Krebs Cycle Broken Down
Biology

Krebs Cycle Broken Down


The Krebs cycle, also known as the Citric Acid cycle, is a very important process in cellular respiration. Without this portion, respiration would not be possible. This is because the Krebs cycle uses the pyruvate molecules from glycolysis to produce high energy molecules essential for the electron transport chain (ETC) which follows soon after. Here we will go over the different processes that occur during the Krebs cycle, breaking it down molecule by molecule.

FUNCTION: To produce high energy molecules such as NADH and FADH2, which act as electron carriers in the electron transport chain. The ETC is where most of the cell's ATP (energy currency) is produced.
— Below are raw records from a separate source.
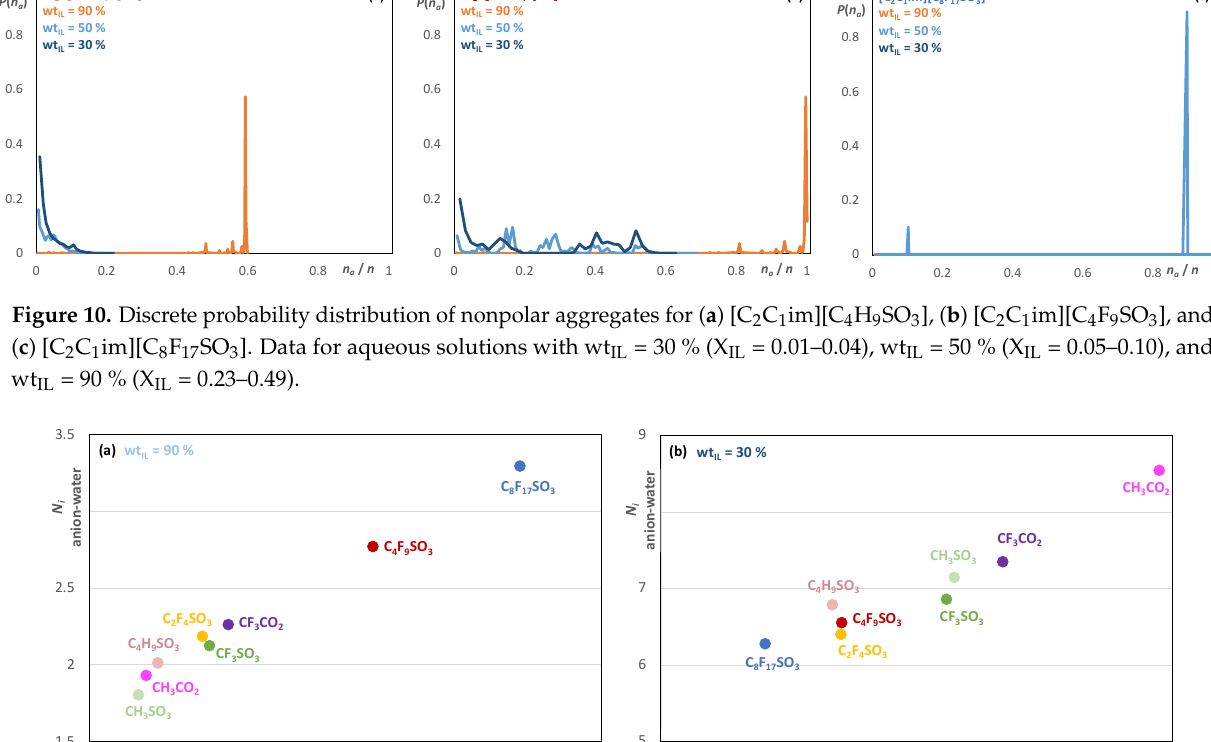
Figure 11. Average number of water neighbors around the cation vs. the anion for the C 2 C 1 im C n F 2 n +1 SO 3 , C 2 C 1 im C n H 2 n +1 SO 3 , C 2 C 1 im CF 3 CO 2 , and C 2 C 1 im CH 3 CO 2 at ( a ) wt IL = 90 (X IL = 0.23–0.49) and ( b ) wt IL = 30 % (X IL = 0.01–0.04). The length and nature (hydrogenated versus fluorinated) of the alkyl side chains play a similar role in the water solvation process: at modest water concentrations (wt IL = 0.9; X IL = 0.23–0.49), the existence of longer and more fluorinated chains leads to more interac- tions between water molecules and the polar network (as we have discussed before, C 2 C 1 im C 8 F 17 SO 3 is the first to lose the integrity and continuity of its polar network and start the formation of large polar network clusters); at higher water concentrations (wt IL = 0.3; X IL = 0.01–0.04), the existence of nonpolar aggregates (more pronounced in longer and fluorinated chains) leads to relatively low numbers of water–ion interactions (disruption in C 2 C 1 im C 8 F 17 SO 3 starts earlier but proceeds at a slower pace). The spatial distribution functions, SDFs, for selected atoms around the [C 2 C 1 im] + cat- ion for IL aqueous solutions with wt IL = 0.9 and 0.3 in the [C 2 C 1 im][C n F 2 n +1 SO 3 ], Figure 12. Results for wt IL = 0.5 (X IL = 0.05–0.10) are presented in Figures S6–S9 of the Sup- plementary Materials. The patterns of interaction of the sulfonate ions and water mole- cules around the imidazolium cations are strikingly similar for each concentration. It must be stressed that the isodensity surface plots do not show how high the density is inside each contour; they only provide a spatial overview of the locations of the most probable interactions. At wt IL = 0.9 (X IL = 0.23–0.49), both the fluorinated and hydrogenated R-SO 3− anions are in clear competition with water molecules for the acidic hydrogens at the C2 and C4 positions of [C 2 C 1 im] + . The anions are gradually displaced from these preferred coordination sites as the amount of water increases, in line with the observed shifts of the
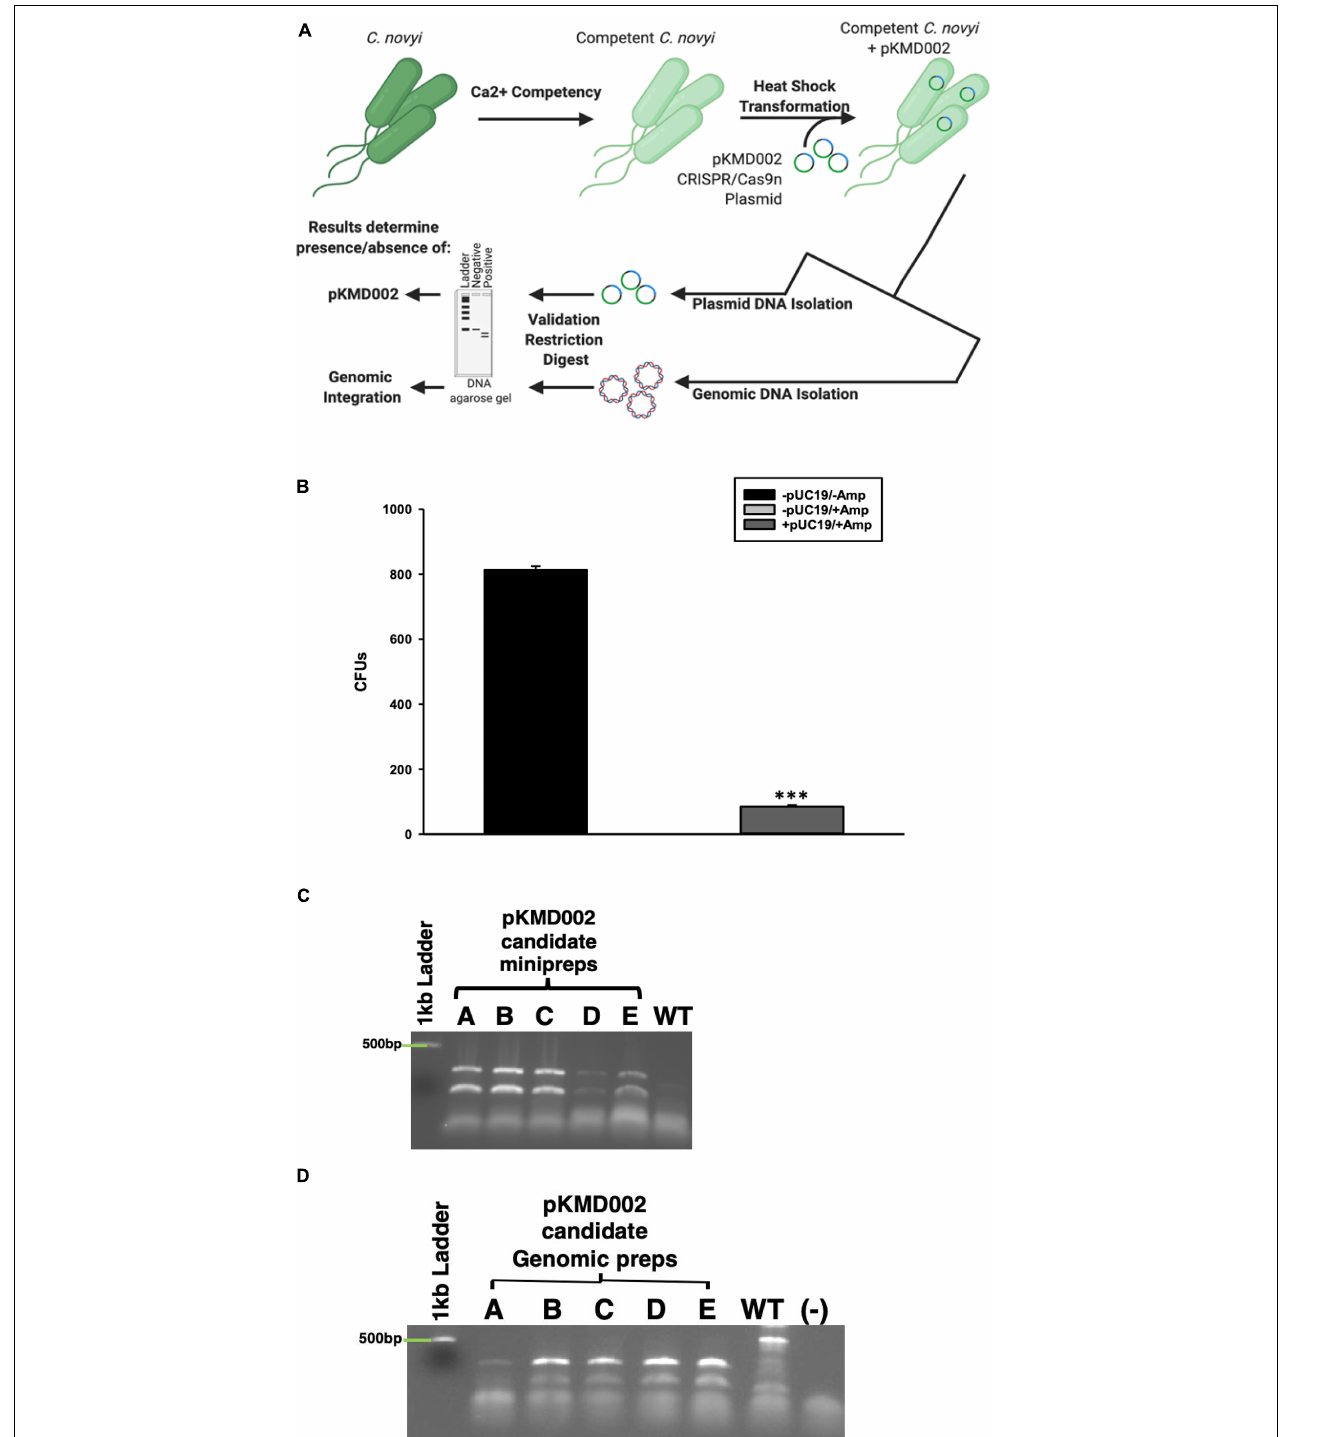
FIGURE 5 | Calcium Competent C. novyi Transformations. (A) Schematic representation of experimental flow. (B) Resulting colony forming units after Clostridium novyi cells underwent calcium competent transformation with the E. coli plasmid pUC19, which contains a gene encoding ampicillin resistance. Statistical significance was determined to be p < 0.001 through the application of the Holms-Sidak test ( n = 3 experiments). (C) After calcium competent C. novyi were transformed with pKMD002, five candidates (A–E) underwent plasmid minipreperation, and subsequent restriction digest to confirm plasmid present in cultures. Singlet is negative for presence, doublet is positive due to the presence of a EcoR V site designed in the insert. (D) After calcium competent C. novyi were transformed with pKMD002, five candidates (A–E) underwent genomic DNA isolation, and subsequent restriction digestion to confirm plasmid present in cultures. Singlet is negative for genomic insertion, doublet is positive due to the presence of a EcoR V site designed within the insert. ∗∗∗ indicates a statistical significance of p < 0.001. Frontiers in Microbiology |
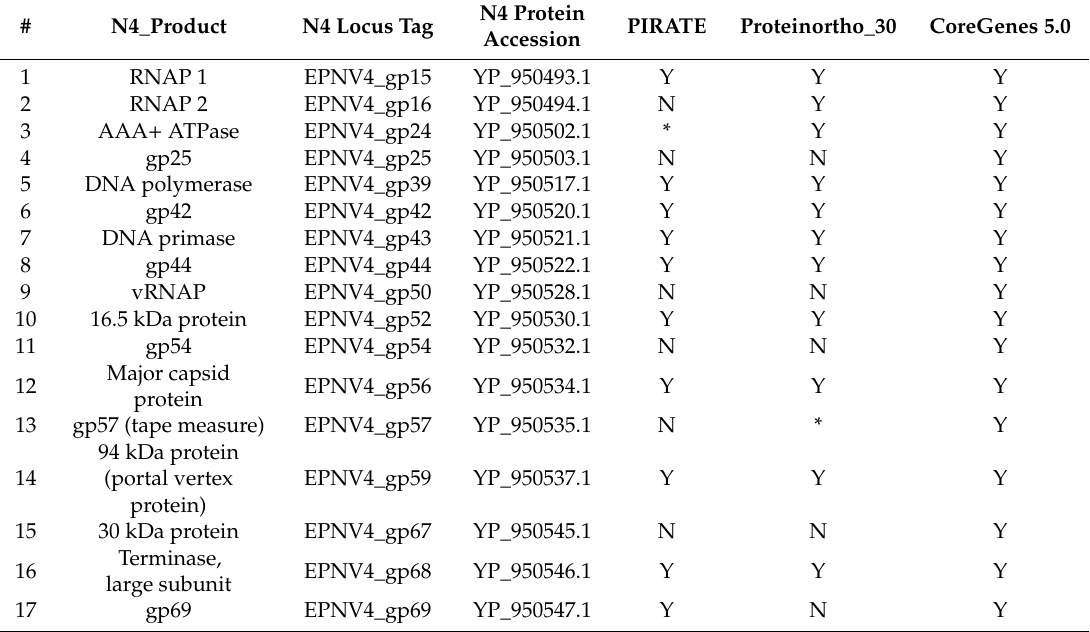
Table 2. Panproteome analysis of N4-like viruses using three di ff erent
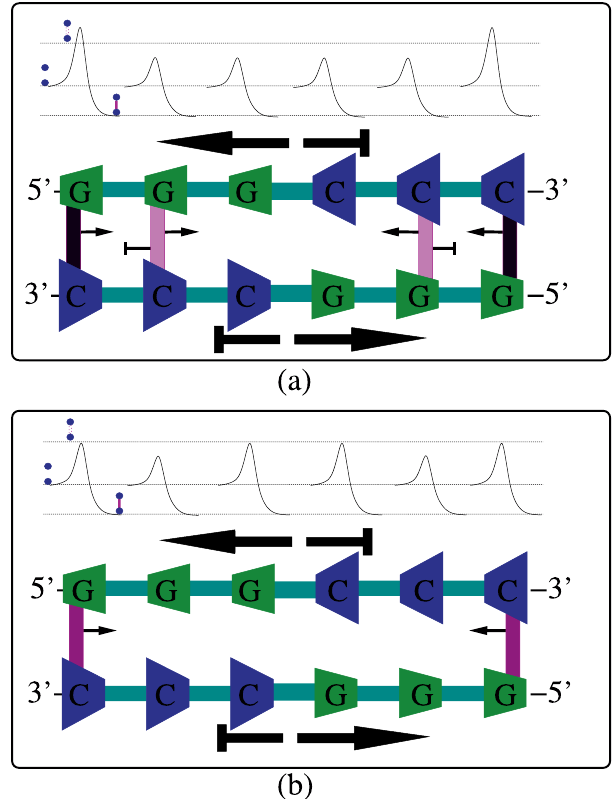
Figure 6. Parallel unzipping of the anti-parallel double strand DNA of appropriate sequence. As before, the color of the hydrogen bonds represent the height of the kinetic barrier separating bonded and unbonded configurations, higher the barrier, darker the color. Two hydrogen bonds in the middle of the double strand, between 5 ′ – GC –3 ′ /3 ′ – CG –5 ′ , reduce each others’ kinetic barriers due to dyadic symmetry of the sequence and are thus weaker than the rest of the bonds. Thus these two bonds will be the first bonds to break during temperature fluctuations, leaving their neighboring bonds on either sides with lower barriers due to the absence of their stabilizing influence. The weakening and dissociation of the hydrogen bonds thus propagate on either side of the “origin” of unzipping, simultaneously exposing two contiguous segments of the double strand to function as templates for the replica strand construction. Thus, with appropriate choice of the sequence, the anti-parallel DNA can parallelize its replication by simultaneously unzipping multiple segments and allowing for the construction of replica strand to proceed at multiple locations at once. The hypothetical parallel-strand DNA, on the other hand, would allow only for sequential unzipping from one of its ends where the kinetic barrier is lower. The additional degree of freedom offered by sequence variations cannot be utilized to parallelize replication in parallel-strand DNA, rendering the latter less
Additionally, many different precursor molecules are made that can be utilized by a cell.

The Krebs cycle is what is known as Amphibolic, in that it is both catabolic (breaks down molecules) and anabolic (builds molecules).

LOCATION: Mitochondrial matrix

NET PRODUCTS: 2 GTP, 6 NADH, 2QH2 (ubiqinone), 2 FADH2, 2 CO2, minimal ATP

Step 1. Pyruvate molecules (3-carbon) from glycolysis are converted into another type of molecule called Acetyl-CoA in a process known as pyruvic oxidation. This conversion occurs when the pyruvate is broken down by an enzyme, releasing a carbon atom which goes on to form carbon dioxide (CO2). The 2 remaining carbon molecules bond with coenzyme A forming Acetyl-CoA. During this process, electrons and a hydrogen ion are passed to NAD+, thus oxidizing the pyruvate, hence the name of the process.

Step 2. The Acetyl-CoA then enters the Krebs cycle. It initially combines with a 4-carbon molecule called oxoaloacetic acid, forming a 6-carbon molecule of citric acid (citrate). This reaction is catalyzed by the enzyme citrate synthase.  Upon this formation, the coenzyme A is released.

Step 3. The citrate molecule is then dehydrated (H20 molecule is removed) and then rehydrated by the the enzyme aconitase. The resulting molecule is just a rearranged form of citrate known as isocitrate.

Step 4. Next, isocitrate undergoes what is known as a oxidative carboxylation, which simply means that a carbon and hydrogen are given off. The result of this is a 5-carbon molecule called alpha-ketoglutarate. This process is catalyzed by the enzyme isocitrate dehydrogenase. Additionally, the carbon that broke off forms CO2, while the hydrogen reduces NAD+ to form NADH.

Step 5. In the next reaction, alpha-ketoglutarate has yet another carbon molecule removed and is then transferred to a CoA molecule by the enzyme alpha-ketoglutarate dehydrogenase. The resulting product is a 4-carbon molecule of Succinyl-CoA. Additionally, CO2 and NADH is formed.

Step 6. After succinyl-CoA is formed, the molecule then undergoes the removal of the CoA carrier, resulting in the production of succinate. Additionally, the enzyme succinyl-CoA synthetase that removes the CoA also produces GTP through substrate level phosphorylation (phosphate molecule directly added to another molecule). GTP is a high energy molecule similar to ATP.

Step 7. Next, succinate is dehydrated by the enzyme succinate dehydrogenase. The resulting product is furmate.

Step 8. Furmate is then hydrated by enzyme furmase to form malate.

Step 9. Lastly, the malate is dehydrogenated by the enzyme malate dehydrogenase, forming the original molecule oxaloacetate. From this reaction, NADH and H+ are also produced.

Once the oxaloacetate molecule has been regenerated, the Krebs cycle can repeat. With the completion of this cycle, the electron transport chain (ETC) and subsequent oxidative phosphorylation occurs, resulting in the production of 36-38 ATP, providing the cell with energy.